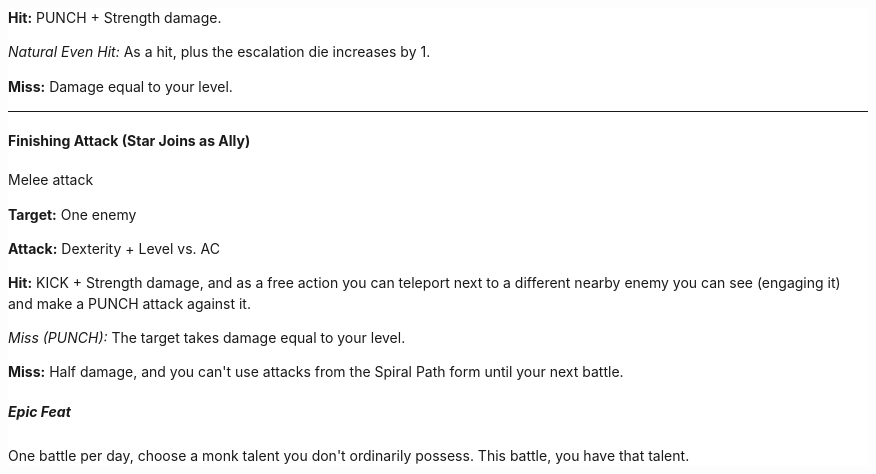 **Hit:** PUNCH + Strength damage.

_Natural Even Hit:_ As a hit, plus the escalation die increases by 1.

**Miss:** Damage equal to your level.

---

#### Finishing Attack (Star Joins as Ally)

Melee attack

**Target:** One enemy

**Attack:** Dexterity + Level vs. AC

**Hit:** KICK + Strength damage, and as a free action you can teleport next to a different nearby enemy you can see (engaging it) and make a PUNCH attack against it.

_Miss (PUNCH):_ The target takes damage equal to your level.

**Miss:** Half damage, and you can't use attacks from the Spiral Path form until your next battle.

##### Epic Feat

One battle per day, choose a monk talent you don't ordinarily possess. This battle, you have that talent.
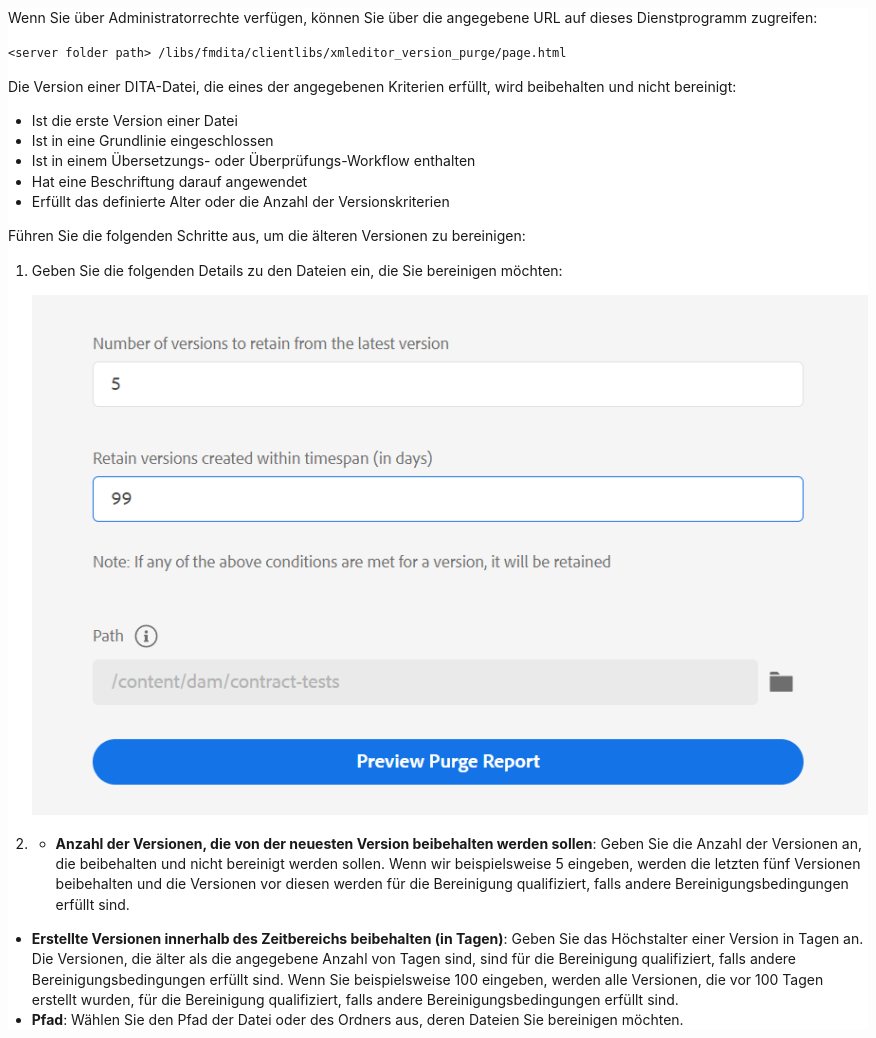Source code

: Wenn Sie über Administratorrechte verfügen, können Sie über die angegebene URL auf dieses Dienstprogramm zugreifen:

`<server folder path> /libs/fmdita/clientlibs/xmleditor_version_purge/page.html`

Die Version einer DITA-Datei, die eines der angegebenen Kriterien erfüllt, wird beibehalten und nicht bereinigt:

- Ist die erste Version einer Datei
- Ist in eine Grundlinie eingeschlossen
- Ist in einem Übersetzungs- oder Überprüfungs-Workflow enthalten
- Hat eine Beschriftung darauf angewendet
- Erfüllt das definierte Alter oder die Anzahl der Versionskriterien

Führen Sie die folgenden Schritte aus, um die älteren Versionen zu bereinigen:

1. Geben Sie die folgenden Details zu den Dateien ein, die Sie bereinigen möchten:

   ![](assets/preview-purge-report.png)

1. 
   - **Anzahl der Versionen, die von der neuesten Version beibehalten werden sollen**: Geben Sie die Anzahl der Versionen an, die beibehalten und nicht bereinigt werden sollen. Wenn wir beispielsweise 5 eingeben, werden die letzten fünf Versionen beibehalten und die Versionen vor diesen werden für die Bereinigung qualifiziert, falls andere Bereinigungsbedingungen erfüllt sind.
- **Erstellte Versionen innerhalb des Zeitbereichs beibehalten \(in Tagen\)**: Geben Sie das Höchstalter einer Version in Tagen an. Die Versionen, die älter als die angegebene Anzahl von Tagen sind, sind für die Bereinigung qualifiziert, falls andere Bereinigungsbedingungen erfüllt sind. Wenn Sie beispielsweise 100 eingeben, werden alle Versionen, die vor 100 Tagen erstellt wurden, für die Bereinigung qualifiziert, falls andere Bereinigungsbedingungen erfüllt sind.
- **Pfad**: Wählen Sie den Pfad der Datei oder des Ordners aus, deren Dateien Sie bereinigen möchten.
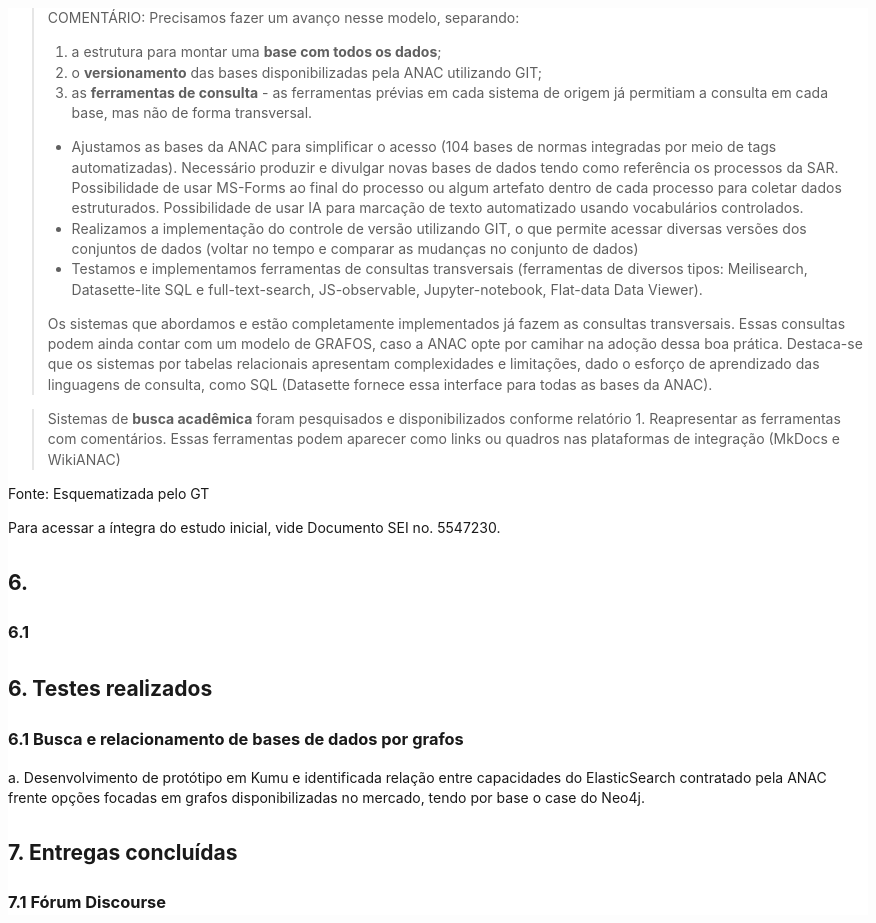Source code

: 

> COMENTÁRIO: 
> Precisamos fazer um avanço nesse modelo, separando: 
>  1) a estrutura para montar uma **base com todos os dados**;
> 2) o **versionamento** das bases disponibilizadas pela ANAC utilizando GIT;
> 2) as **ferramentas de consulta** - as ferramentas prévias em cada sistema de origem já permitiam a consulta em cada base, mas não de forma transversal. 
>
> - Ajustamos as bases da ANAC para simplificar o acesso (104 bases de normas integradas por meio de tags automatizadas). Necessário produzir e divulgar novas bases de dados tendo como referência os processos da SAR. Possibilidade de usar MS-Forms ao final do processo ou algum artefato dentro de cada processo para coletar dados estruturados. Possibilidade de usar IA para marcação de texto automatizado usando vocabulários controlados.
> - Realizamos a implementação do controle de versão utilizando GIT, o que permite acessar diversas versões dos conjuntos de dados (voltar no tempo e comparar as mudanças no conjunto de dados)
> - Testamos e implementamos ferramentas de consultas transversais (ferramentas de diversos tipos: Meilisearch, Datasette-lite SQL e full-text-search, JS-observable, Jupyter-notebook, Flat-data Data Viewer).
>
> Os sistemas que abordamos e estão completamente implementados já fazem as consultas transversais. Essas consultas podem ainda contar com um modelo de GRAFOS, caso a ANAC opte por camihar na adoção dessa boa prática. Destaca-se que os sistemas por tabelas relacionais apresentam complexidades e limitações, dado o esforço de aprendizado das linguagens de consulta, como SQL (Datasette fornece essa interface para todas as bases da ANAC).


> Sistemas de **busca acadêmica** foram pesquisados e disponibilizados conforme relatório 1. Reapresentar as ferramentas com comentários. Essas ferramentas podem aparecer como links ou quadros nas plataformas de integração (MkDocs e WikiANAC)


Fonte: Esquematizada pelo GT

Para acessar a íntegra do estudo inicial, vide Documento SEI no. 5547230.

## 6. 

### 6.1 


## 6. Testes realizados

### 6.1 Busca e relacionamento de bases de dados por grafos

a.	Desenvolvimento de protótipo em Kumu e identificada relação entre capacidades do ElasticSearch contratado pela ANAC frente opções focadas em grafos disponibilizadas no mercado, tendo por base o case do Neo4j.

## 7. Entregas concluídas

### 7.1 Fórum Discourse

_ _ _ _ _ _ _

◆ **YOUR INSTRUCTIONS**
Retype all of the material above character for character, leaving out the pictures.

◆ **ANSWER SECTION**
 **Hit:** PUNCH + Strength damage.

_Natural Even Hit:_ As a hit, plus the escalation die increases by 1.

**Miss:** Damage equal to your level.

---

#### Finishing Attack (Star Joins as Ally)

Melee attack

**Target:** One enemy

**Attack:** Dexterity + Level vs. AC

**Hit:** KICK + Strength damage, and as a free action you can teleport next to a different nearby enemy you can see (engaging it) and make a PUNCH attack against it.

_Miss (PUNCH):_ The target takes damage equal to your level.

**Miss:** Half damage, and you can't use attacks from the Spiral Path form until your next battle.

##### Epic Feat

One battle per day, choose a monk talent you don't ordinarily possess. This battle, you have that talent.
Source code

: Wenn Sie über Administratorrechte verfügen, können Sie über die angegebene URL auf dieses Dienstprogramm zugreifen:

`<server folder path> /libs/fmdita/clientlibs/xmleditor_version_purge/page.html`

Die Version einer DITA-Datei, die eines der angegebenen Kriterien erfüllt, wird beibehalten und nicht bereinigt:

- Ist die erste Version einer Datei
- Ist in eine Grundlinie eingeschlossen
- Ist in einem Übersetzungs- oder Überprüfungs-Workflow enthalten
- Hat eine Beschriftung darauf angewendet
- Erfüllt das definierte Alter oder die Anzahl der Versionskriterien

Führen Sie die folgenden Schritte aus, um die älteren Versionen zu bereinigen:

1. Geben Sie die folgenden Details zu den Dateien ein, die Sie bereinigen möchten:

   ![](assets/preview-purge-report.png)

1. 
   - **Anzahl der Versionen, die von der neuesten Version beibehalten werden sollen**: Geben Sie die Anzahl der Versionen an, die beibehalten und nicht bereinigt werden sollen. Wenn wir beispielsweise 5 eingeben, werden die letzten fünf Versionen beibehalten und die Versionen vor diesen werden für die Bereinigung qualifiziert, falls andere Bereinigungsbedingungen erfüllt sind.
- **Erstellte Versionen innerhalb des Zeitbereichs beibehalten \(in Tagen\)**: Geben Sie das Höchstalter einer Version in Tagen an. Die Versionen, die älter als die angegebene Anzahl von Tagen sind, sind für die Bereinigung qualifiziert, falls andere Bereinigungsbedingungen erfüllt sind. Wenn Sie beispielsweise 100 eingeben, werden alle Versionen, die vor 100 Tagen erstellt wurden, für die Bereinigung qualifiziert, falls andere Bereinigungsbedingungen erfüllt sind.
- **Pfad**: Wählen Sie den Pfad der Datei oder des Ordners aus, deren Dateien Sie bereinigen möchten.
Source code

: 

> COMENTÁRIO: 
> Precisamos fazer um avanço nesse modelo, separando: 
>  1) a estrutura para montar uma **base com todos os dados**;
> 2) o **versionamento** das bases disponibilizadas pela ANAC utilizando GIT;
> 2) as **ferramentas de consulta** - as ferramentas prévias em cada sistema de origem já permitiam a consulta em cada base, mas não de forma transversal. 
>
> - Ajustamos as bases da ANAC para simplificar o acesso (104 bases de normas integradas por meio de tags automatizadas). Necessário produzir e divulgar novas bases de dados tendo como referência os processos da SAR. Possibilidade de usar MS-Forms ao final do processo ou algum artefato dentro de cada processo para coletar dados estruturados. Possibilidade de usar IA para marcação de texto automatizado usando vocabulários controlados.
> - Realizamos a implementação do controle de versão utilizando GIT, o que permite acessar diversas versões dos conjuntos de dados (voltar no tempo e comparar as mudanças no conjunto de dados)
> - Testamos e implementamos ferramentas de consultas transversais (ferramentas de diversos tipos: Meilisearch, Datasette-lite SQL e full-text-search, JS-observable, Jupyter-notebook, Flat-data Data Viewer).
>
> Os sistemas que abordamos e estão completamente implementados já fazem as consultas transversais. Essas consultas podem ainda contar com um modelo de GRAFOS, caso a ANAC opte por camihar na adoção dessa boa prática. Destaca-se que os sistemas por tabelas relacionais apresentam complexidades e limitações, dado o esforço de aprendizado das linguagens de consulta, como SQL (Datasette fornece essa interface para todas as bases da ANAC).


> Sistemas de **busca acadêmica** foram pesquisados e disponibilizados conforme relatório 1. Reapresentar as ferramentas com comentários. Essas ferramentas podem aparecer como links ou quadros nas plataformas de integração (MkDocs e WikiANAC)


Fonte: Esquematizada pelo GT

Para acessar a íntegra do estudo inicial, vide Documento SEI no. 5547230.

## 6. 

### 6.1 


## 6. Testes realizados

### 6.1 Busca e relacionamento de bases de dados por grafos

a.	Desenvolvimento de protótipo em Kumu e identificada relação entre capacidades do ElasticSearch contratado pela ANAC frente opções focadas em grafos disponibilizadas no mercado, tendo por base o case do Neo4j.

## 7. Entregas concluídas

### 7.1 Fórum Discourse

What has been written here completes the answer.